Dunia ini penuh dengan orang-orang pemberani. Syauki bukan salah satunya.
Sudah tiga minggu sejak dia memulai pekerjaan barunya di Kemang, dia mengunjungi kafe yang sama saat makan siang, duduk di meja yang sama, dan dengan sudut matanya melihat wanita yang sama. Dia mengamati sejak hari pertama, dan dia masih tidak sepenuhnya yakin mengapa.
Saat itu awal Februari, tapi seluruh kafe dihiasi dengan warna oranye, hijau, dan ungu. Ada labu berukir duduk di ambang jendela dan laba-laba kecil karet menjuntai dari langit-langit. Mungkin sisa dekorasi Halloween tahun lalu.

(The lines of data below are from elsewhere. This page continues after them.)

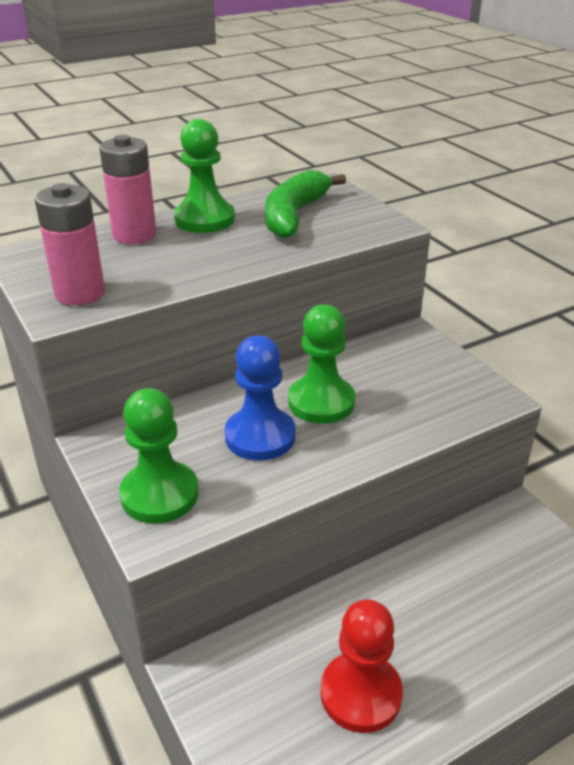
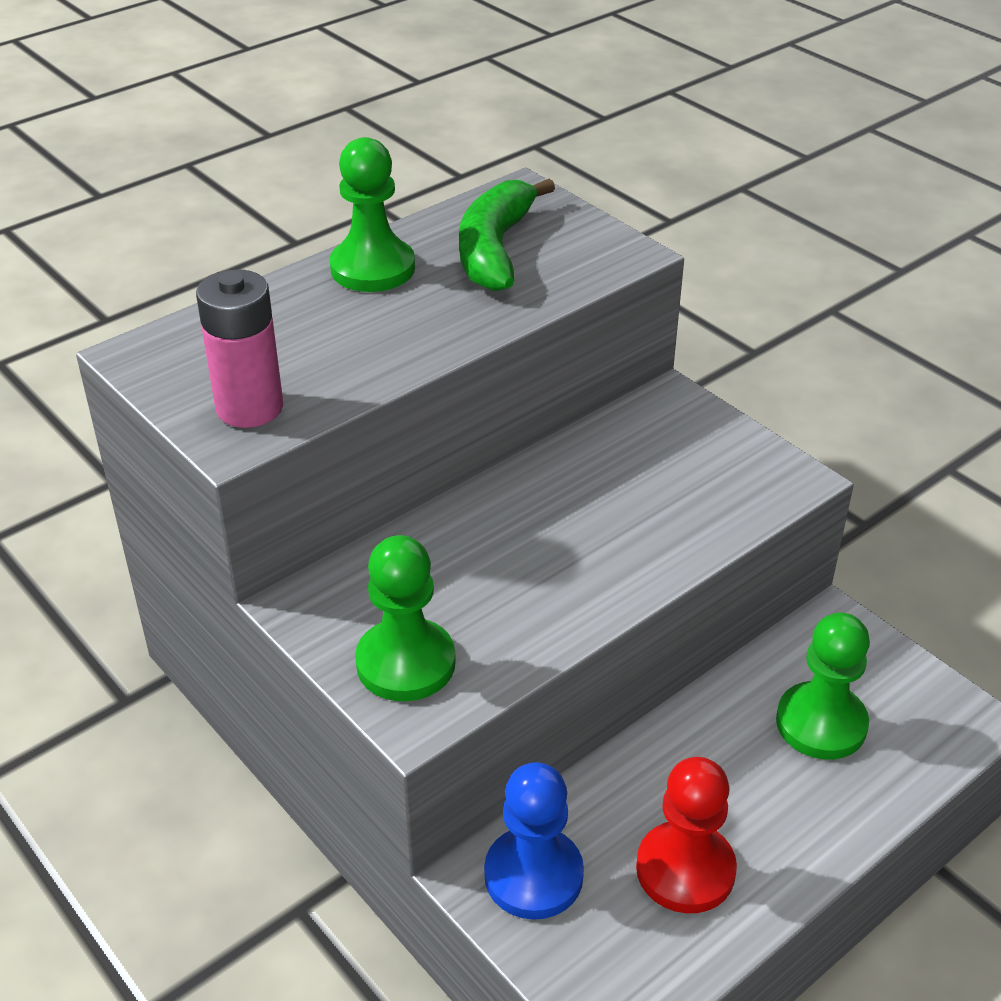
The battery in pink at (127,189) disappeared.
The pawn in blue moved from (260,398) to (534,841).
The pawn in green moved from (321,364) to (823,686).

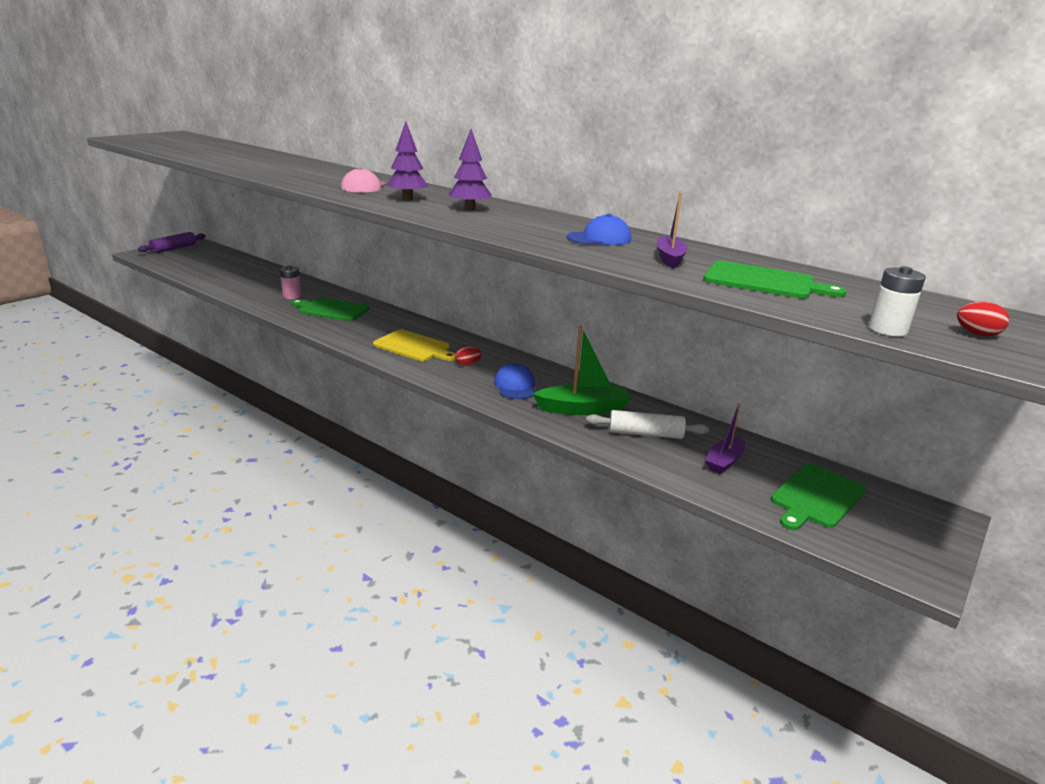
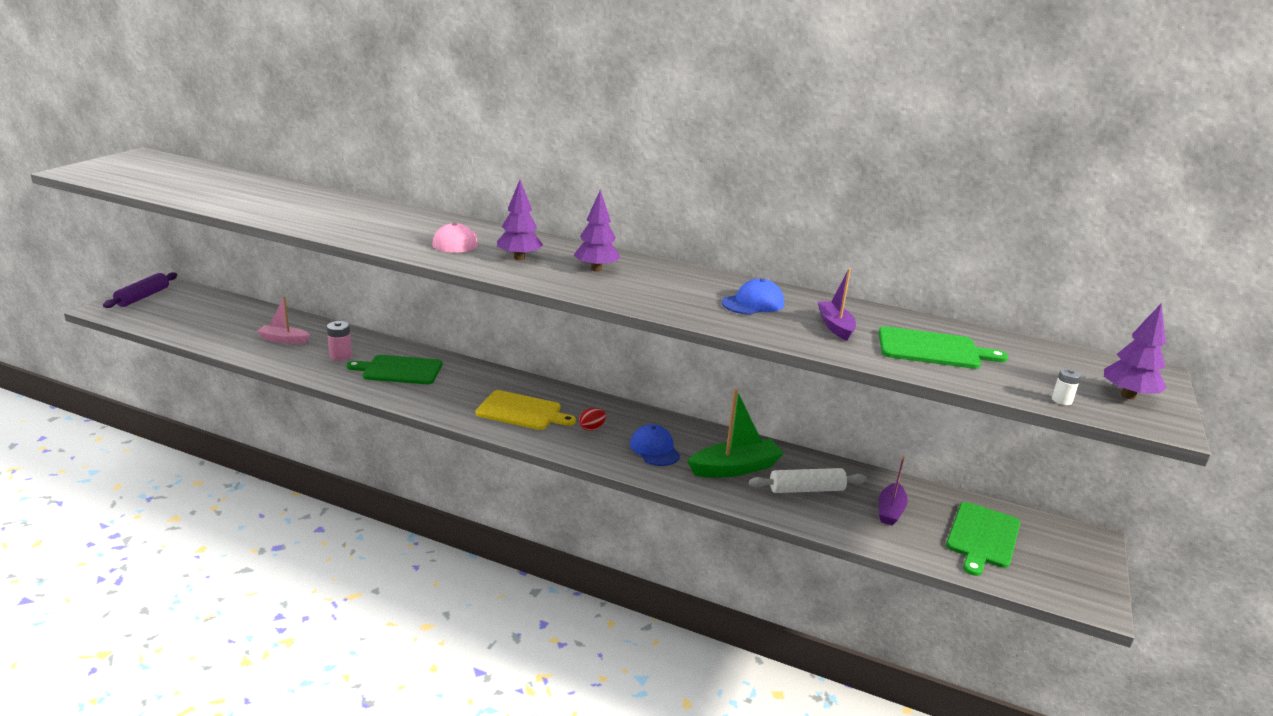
The boat in pink at (283,320) appeared.
The egg in red at (983,319) was replaced by the tree in purple at (1135,352).
The battery in white at (897,301) changed to 0.61 times the size.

Syauki tidak pernah menyukai Halloween, karena Halloween bukan budaya kita. Sama seperti Valentine. Tetapi dia sangat menyukai hujan. Dia menyukai suara air mengetuk kaca jendela, kopi hitam hangat dan kentang goreng yang nyaris gosong. Mungkin itu sebabnya dia sangat menyukai gadis ini.
Dia memakai surai berapi-api rambut oranye, yang sebagian terselip di bawah bandana ungu cerah. Warnanya tidak seperti yang biasa dilihatnya di kampungnya, dan dia memuaskan hasratnya akan nuansa pedesaan  kampung halamannya yang menjadi tema kafe.

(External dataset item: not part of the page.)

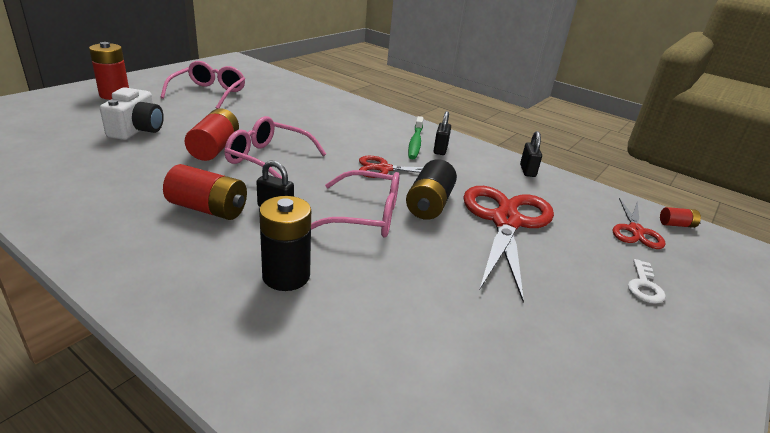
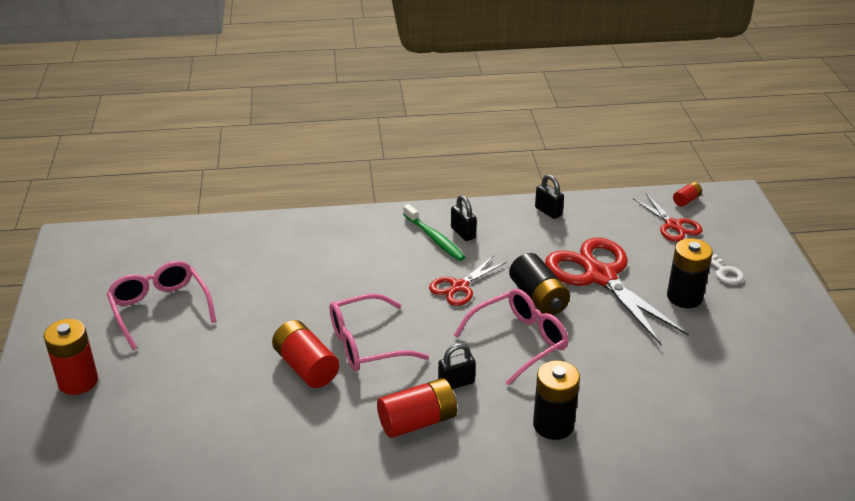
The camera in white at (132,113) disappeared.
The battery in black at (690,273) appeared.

Pertama kali dia melihatnya, Syauki bertanya-tanya apakah dia mengenakan kostum. Dia terlihat sangat tidak pada tempatnya di antara para karyawan dan usahawan serius dengan kemeja dan celana pantalon dan laptop mereka. Seakan-akan dia berasal dari tahun tujuh puluhan, menatap sedih ke luar jendela dengan dagu di tangannya. Entah apa yang dilihatnya, Syauki masih tidak yakin. Di luar hanya ada gedung-gedung tinggi yang menghalangi cakrawala, dan lebih banyak pengusaha dengan tas laptop mereka.

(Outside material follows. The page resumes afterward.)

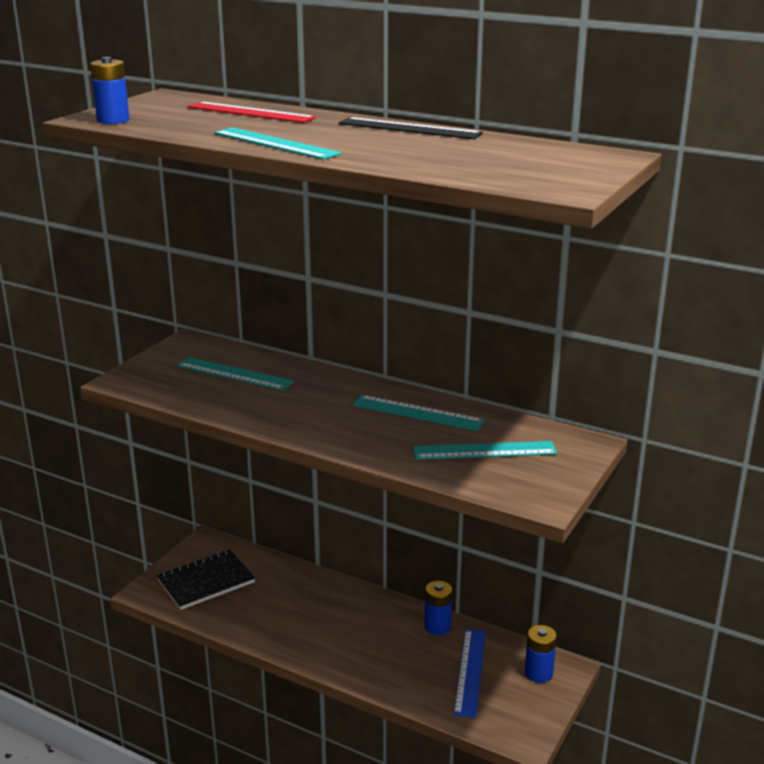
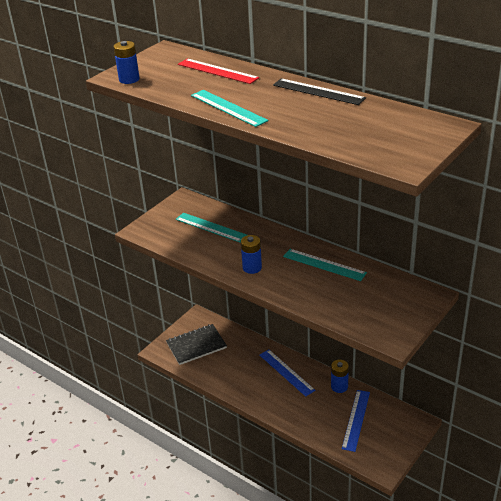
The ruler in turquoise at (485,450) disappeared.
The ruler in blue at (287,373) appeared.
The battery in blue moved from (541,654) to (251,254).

Dia menyesap lattenya. Ada rasa kacang, spesial untuk musim hujan-- dan rempah-rempahnya menggelitik seleranya. Ini pertama kalinya sejak datang ke kafe ini. Biasanya dia tidak pernah minum  selain secangkir teh, dan perbedaan ini, rasa hangat di ujung lidahnya, adalah yang mengilhaminya untuk meninggalkan kursinya dan meluncur ke kursi di seberangnya, mengatur cangkirnya di atas meja di antara mereka.
"Maaf,ehm," dia berdeham memberanikan diri.
Gadis itu menoleh untuk menghadapinya dengan cepat, wajahnya tampak kaget. Syauki menyadari bahwa dia telah membuatnya terkejut, dan tiba-tiba merasa bodoh saat dia mendorong kacamatanya kembali ke pangkal hidung.
"Ehm ... B-boleh aku membelikanmu minuman?"
Gadis itu tidak menjawab, hanya menatapnya dengan mata abu-abu tua, seolah-olah dia baru menyadari Syauki benar-benar ada di sana, bahwa dia benar-benar baru saja mengajaknya bicara.
Pipi Syauki memerah, dan dia bersiap untuk pergi.
"Kamu ... kamu bisa melihatku?"
Pertanyaannya sangat aneh, sehingga Syauki mengerutkan kening, dan hanya ketika gadis itu melihat ke ke arahnya, dia menyadari betapa sepinya kafe itu. Ketika dia menoleh untuk melihat pengunjung lainnya, dia menemukan semua mata tertuju padanya.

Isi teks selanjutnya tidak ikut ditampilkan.